● Required action: List every line below containing "viewBox".

● Extracted information:
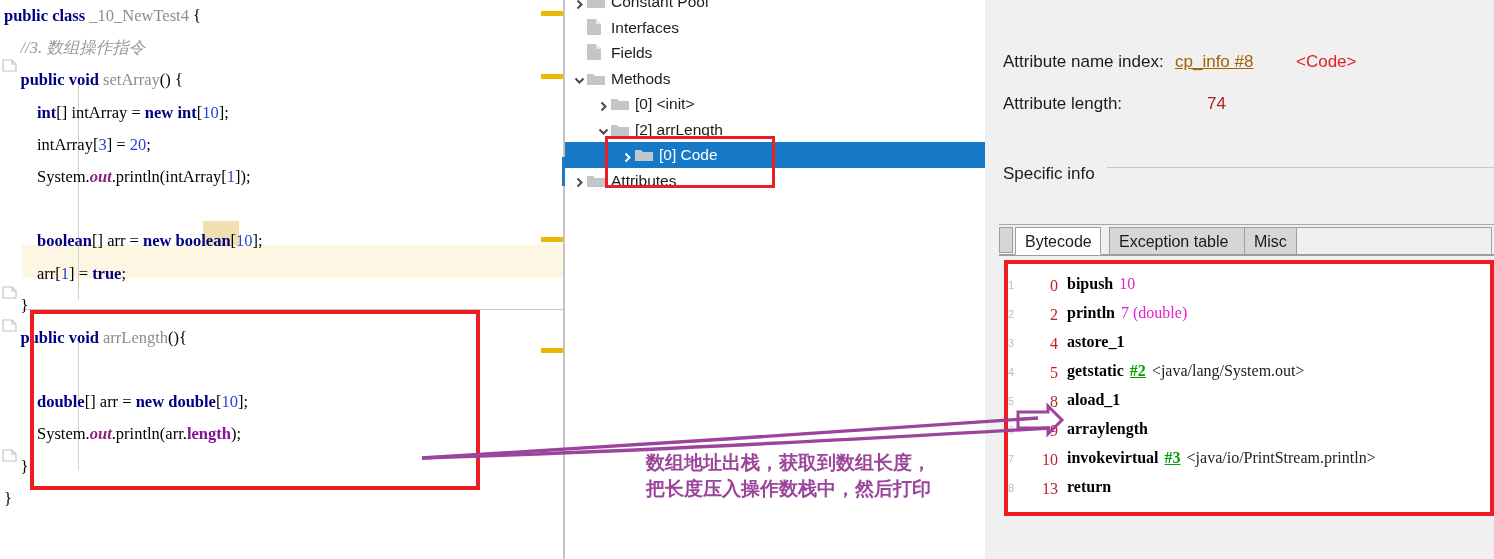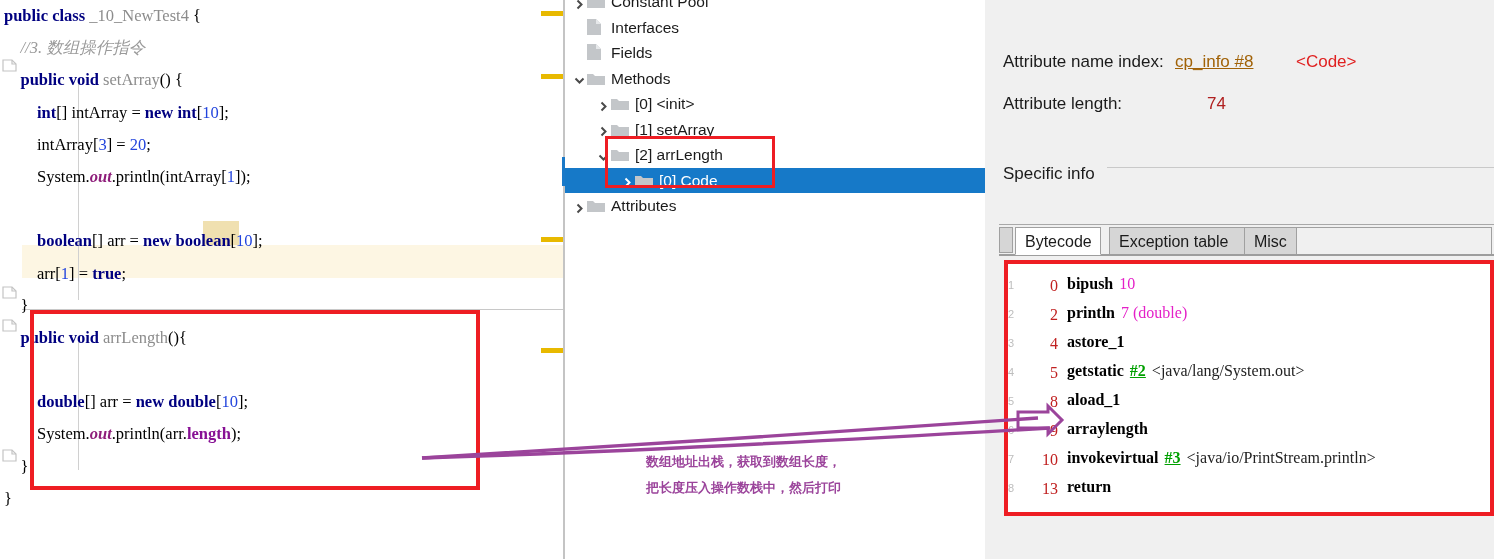--- a/index.html
+++ b/index.html
@@ -231,11 +231,6 @@
               <path d="M0 2 h6 l2 2 h10 v9 h-18 z" fill="#c3c6c9"></path>
             </svg></span><span>[0] &lt;init&gt;</span></div>
         <div class="trow"><span style="display: inline-block; width: 30px;"></span><span class="tw"><svg width="11" height="11" viewBox="0 0 11 11">
-              <path d="M3.5 1.5 L7.5 5.5 L3.5 9.5" fill="none" stroke="#4a4a4a" stroke-width="2"></path>
-            </svg></span><span class="ticon"><svg width="18" height="14" viewBox="0 0 18 14">
-              <path d="M0 2 h6 l2 2 h10 v9 h-18 z" fill="#c3c6c9"></path>
-            </svg></span><span>[1] setArray</span></div>
-        <div class="trow"><span style="display: inline-block; width: 30px;"></span><span class="tw"><svg width="11" height="11" viewBox="0 0 11 11">
               <path d="M1.5 3.5 L5.5 7.5 L9.5 3.5" fill="none" stroke="#4a4a4a" stroke-width="2"></path>
             </svg></span><span class="ticon"><svg width="18" height="14" viewBox="0 0 18 14">
               <path d="M0 2 h6 l2 2 h10 v9 h-18 z" fill="#c3c6c9"></path>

● Task output:
         <div class="trow"><span style="display: inline-block; width: 30px;"></span><span class="tw"><svg width="11" height="11" viewBox="0 0 11 11">
-            </svg></span><span class="ticon"><svg width="18" height="14" viewBox="0 0 18 14">
-        <div class="trow"><span style="display: inline-block; width: 30px;"></span><span class="tw"><svg width="11" height="11" viewBox="0 0 11 11">
             </svg></span><span class="ticon"><svg width="18" height="14" viewBox="0 0 18 14">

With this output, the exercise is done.